Advantages of using the price-to-book value ratio (P/BV) include:
- Book value is a cumulative amount that is usually positive, even when the firm reports a loss and EPS is negative. Thus, P/BV can typically be used when P/E cannot.
- Book value is more stable than EPS, so it may be more useful than P/E when EPS is particularly high, low, or volatile.
- Book value is an appropriate measure of net asset value for firms that primarily hold liquid assets. Examples include finance, investment , insurance, and banking firms.
- P/BV can be useful in valuing companies that are expected to go out of business.
- Empirical research shows that P/BV ratios help explain differences in long-run average returns.
Disadvantages of using P/BV include:
- P/BV ratios do not recognize the value of nonphysical assets such as human capital.
- P/BV ratios can be misleading when there are significant differences in the asset intensity of production methods among the firms under consideration.
- Different accounting conventions can obscure the true investment in the firm made by shareholders, which reduces the comparability of P/BV ratios across firms and countries. For example, research and development costs (R&D) are expensed in the U.S., which can understate investment and overstate income over time.
- Inflation and technological change can cause the book and market value of assets to differ significantly, so book value is not an accurate measure of the value of the shareholders' investment. This makes it more difficult to compare P/BV ratios across firms.

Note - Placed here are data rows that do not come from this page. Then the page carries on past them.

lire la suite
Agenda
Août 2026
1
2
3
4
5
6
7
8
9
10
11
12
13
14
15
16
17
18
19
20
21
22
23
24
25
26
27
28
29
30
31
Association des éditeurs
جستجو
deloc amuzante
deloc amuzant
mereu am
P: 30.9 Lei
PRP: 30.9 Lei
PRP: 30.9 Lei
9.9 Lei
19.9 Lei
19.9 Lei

The rationales for using the price to sales (P/S) ratio include:
- P/S is meaningful even for distressed firms, since sales revenue is always positive. This is not the case for P/E and P/BV ratios, which can be negative.
- Sales revenue is not as easy to manipulate or distort as EPS and book value, which are significantly affected by accounting conventions.

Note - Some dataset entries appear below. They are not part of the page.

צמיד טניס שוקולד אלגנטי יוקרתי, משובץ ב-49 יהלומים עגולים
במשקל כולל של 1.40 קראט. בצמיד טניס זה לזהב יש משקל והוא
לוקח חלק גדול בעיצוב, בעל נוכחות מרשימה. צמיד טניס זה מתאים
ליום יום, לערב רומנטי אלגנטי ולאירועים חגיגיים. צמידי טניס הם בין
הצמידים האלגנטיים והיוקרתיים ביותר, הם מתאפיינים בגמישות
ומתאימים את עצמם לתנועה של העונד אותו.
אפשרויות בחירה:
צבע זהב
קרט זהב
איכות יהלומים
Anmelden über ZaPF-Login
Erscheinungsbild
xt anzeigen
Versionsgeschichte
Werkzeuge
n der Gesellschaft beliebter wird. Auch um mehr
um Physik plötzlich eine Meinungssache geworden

- P/S ratios are not as volatile as P/E multiples. This may make P/S ratios more reliable in valuation analysis.
- P/S ratios are particularly appropriate for valuing stocks in mature or cyclical industries and for start-up companies with no record of earnings.

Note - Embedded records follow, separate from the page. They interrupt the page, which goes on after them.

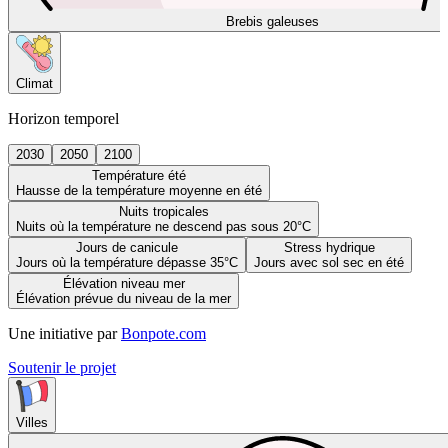
Brebis galeuses
Climat
Horizon temporel
2030
2050
2100
Température été
Hausse de la température moyenne en été
Nuits tropicales
Nuits où la température ne descend pas sous 20°C
Jours de canicule
Stress hydrique
Jours où la température dépasse 35°C
Jours avec sol sec en été
Élévation niveau mer
Élévation prévue du niveau de la mer
Une initiative par
Bonpote.com
Soutenir le projet
Villes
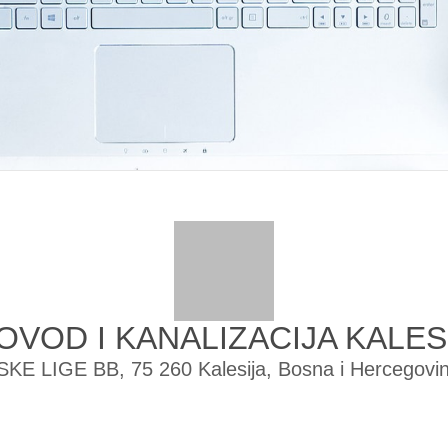
VOD I KANALIZACIJA KALES
KE LIGE BB, 75 260 Kalesija, Bosna i Hercegovi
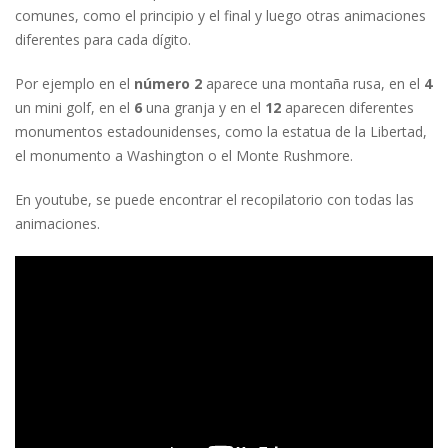
comunes, como el principio y el final y luego otras animaciones
diferentes para cada dígito.
Por ejemplo en el
número 2
aparece una montaña rusa, en el
4
un mini golf, en el
6
una granja y en el
12
aparecen diferentes
monumentos estadounidenses, como la estatua de la Libertad,
el monumento a Washington o el Monte Rushmore.
En youtube, se puede encontrar el recopilatorio con todas las
animaciones.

- Like P/E and P/BV ratios, empirical research finds that differences in P/S are significantly related to differences in long-term average stock returns.
The disadvantages of using P/S ratios are:
- High growth in sales does not necessarily indicate operating profits as measured by earnings and cashflow.
- P/S ratios do not capture differences in cost structures across companies.
- While less subject to distortion than earnings or cashflows, revenue recognition practices can still distort sales forecasts. For example , analysts should look for company practices that speed up revenue recognition. An example is sales on a bill-and-hold basis, which involves selling products and delivering them at a later date. This practice accelerates sales into an earlier reporting period and distorts the P/S ratio.
Rationales for using the price to cashflow (P/CF) ratio include:
- Cash flow is harder for managers to manipulate than earnings.
- Price to cashflow is more stable than price to earnings.
- Reliance on cashflow rather than earnings addresses the problem of differences in the quality of reported earnings, (a problem when using P/Es).
- Empirical evidence indicates that differences in P/CF ratios are significantly related to differences in longrun average stock returns.
Drawbacks to the P/CF ratio:
- Some items affecting actual cashflow from operations are ignored when the EPS plus noncash charges estimate is used. For example, noncash revenue and net changes in working capital are ignored.
- From a theoretical perspective, free cash flow to equity (FCFE) is probably preferable to cash flow. However, FCFE is more volatile than straight cashflow.